-- Supplied material follows --

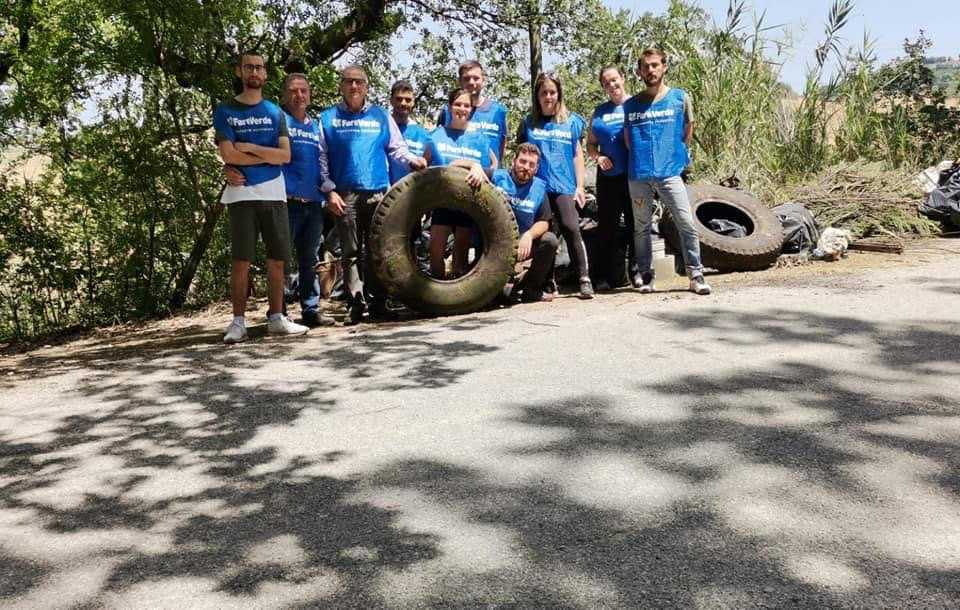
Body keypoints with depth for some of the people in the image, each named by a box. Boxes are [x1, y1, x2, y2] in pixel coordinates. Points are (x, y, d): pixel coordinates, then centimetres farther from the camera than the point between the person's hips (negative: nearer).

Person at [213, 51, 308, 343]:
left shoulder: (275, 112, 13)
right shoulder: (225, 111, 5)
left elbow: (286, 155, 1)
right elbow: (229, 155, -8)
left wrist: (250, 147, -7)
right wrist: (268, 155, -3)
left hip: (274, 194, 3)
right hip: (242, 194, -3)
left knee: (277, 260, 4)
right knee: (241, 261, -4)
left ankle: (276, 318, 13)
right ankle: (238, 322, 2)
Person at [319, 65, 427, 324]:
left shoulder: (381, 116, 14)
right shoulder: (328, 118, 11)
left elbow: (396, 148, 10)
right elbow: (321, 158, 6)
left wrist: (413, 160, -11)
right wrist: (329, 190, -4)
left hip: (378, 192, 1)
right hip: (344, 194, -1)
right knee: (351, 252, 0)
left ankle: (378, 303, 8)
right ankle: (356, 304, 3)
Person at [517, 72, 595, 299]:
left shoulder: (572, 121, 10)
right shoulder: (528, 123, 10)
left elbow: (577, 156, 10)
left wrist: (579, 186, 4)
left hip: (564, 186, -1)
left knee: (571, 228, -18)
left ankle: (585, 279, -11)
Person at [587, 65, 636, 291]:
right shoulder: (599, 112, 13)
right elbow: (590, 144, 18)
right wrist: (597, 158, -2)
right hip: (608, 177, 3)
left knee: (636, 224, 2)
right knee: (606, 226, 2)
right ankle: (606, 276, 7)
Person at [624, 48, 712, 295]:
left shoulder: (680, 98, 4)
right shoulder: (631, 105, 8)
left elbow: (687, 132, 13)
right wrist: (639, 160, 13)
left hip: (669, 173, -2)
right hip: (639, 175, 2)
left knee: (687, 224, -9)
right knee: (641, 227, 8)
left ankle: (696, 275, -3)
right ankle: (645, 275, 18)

-- Supplied material concluded --
-- Supplied material follows --

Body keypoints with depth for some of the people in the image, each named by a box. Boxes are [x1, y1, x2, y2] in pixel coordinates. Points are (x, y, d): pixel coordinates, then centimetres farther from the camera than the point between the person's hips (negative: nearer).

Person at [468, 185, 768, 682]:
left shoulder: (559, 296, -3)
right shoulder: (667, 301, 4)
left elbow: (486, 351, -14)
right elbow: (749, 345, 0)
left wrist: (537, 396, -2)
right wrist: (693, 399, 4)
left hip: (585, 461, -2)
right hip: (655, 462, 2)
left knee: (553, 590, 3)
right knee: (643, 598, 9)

-- Supplied material concluded --
-- Supplied material follows --

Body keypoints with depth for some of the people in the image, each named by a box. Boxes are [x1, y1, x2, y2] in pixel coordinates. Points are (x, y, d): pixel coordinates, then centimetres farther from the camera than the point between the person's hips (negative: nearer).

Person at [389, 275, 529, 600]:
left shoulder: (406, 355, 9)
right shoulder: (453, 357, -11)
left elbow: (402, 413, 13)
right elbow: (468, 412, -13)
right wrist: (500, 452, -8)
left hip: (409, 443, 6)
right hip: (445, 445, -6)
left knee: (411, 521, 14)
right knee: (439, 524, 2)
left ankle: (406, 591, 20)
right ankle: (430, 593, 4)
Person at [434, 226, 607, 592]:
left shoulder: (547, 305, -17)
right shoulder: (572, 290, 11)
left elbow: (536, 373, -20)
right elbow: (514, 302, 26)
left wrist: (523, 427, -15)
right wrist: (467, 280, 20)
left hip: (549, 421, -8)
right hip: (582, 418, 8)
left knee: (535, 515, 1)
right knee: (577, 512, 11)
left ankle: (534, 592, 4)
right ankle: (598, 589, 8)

-- Supplied material concluded --

Problem: All that is wanted is an exact copy of the lines above from the one with "right shoulder: (328, 118, 11)" through the one with "left ankle: (378, 303, 8)", with both ends included.

Your response:
right shoulder: (328, 118, 11)
left elbow: (396, 148, 10)
right elbow: (321, 158, 6)
left wrist: (413, 160, -11)
right wrist: (329, 190, -4)
left hip: (378, 192, 1)
right hip: (344, 194, -1)
right knee: (351, 252, 0)
left ankle: (378, 303, 8)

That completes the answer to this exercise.